# Data supplied
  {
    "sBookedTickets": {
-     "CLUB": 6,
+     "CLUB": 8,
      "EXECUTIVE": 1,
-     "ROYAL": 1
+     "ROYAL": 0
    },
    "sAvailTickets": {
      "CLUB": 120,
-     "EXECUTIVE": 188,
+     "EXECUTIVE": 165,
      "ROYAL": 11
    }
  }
--
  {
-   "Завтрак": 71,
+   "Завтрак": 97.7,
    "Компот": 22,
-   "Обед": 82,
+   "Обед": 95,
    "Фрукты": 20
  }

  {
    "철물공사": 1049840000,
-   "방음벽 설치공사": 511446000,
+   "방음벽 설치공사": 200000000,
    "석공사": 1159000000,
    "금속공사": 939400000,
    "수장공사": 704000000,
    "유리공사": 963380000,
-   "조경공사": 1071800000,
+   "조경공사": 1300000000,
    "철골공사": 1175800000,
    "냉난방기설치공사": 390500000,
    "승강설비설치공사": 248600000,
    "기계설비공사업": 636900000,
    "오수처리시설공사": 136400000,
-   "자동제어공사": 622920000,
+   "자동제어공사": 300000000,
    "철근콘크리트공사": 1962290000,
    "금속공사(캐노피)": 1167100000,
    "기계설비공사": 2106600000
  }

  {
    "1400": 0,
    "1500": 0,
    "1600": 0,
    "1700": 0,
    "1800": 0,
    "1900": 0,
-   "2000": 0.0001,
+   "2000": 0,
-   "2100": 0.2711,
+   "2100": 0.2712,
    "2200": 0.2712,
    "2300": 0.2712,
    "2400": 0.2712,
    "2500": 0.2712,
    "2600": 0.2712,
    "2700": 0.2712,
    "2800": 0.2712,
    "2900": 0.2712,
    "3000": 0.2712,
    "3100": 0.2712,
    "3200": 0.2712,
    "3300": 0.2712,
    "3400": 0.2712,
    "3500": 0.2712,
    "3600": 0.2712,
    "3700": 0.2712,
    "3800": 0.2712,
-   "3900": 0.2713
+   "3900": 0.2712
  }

# What you will do
Among the entries, copy every line containing the word "EXECUTIVE".

# Written response
      "EXECUTIVE": 1,
-     "EXECUTIVE": 188,
+     "EXECUTIVE": 165,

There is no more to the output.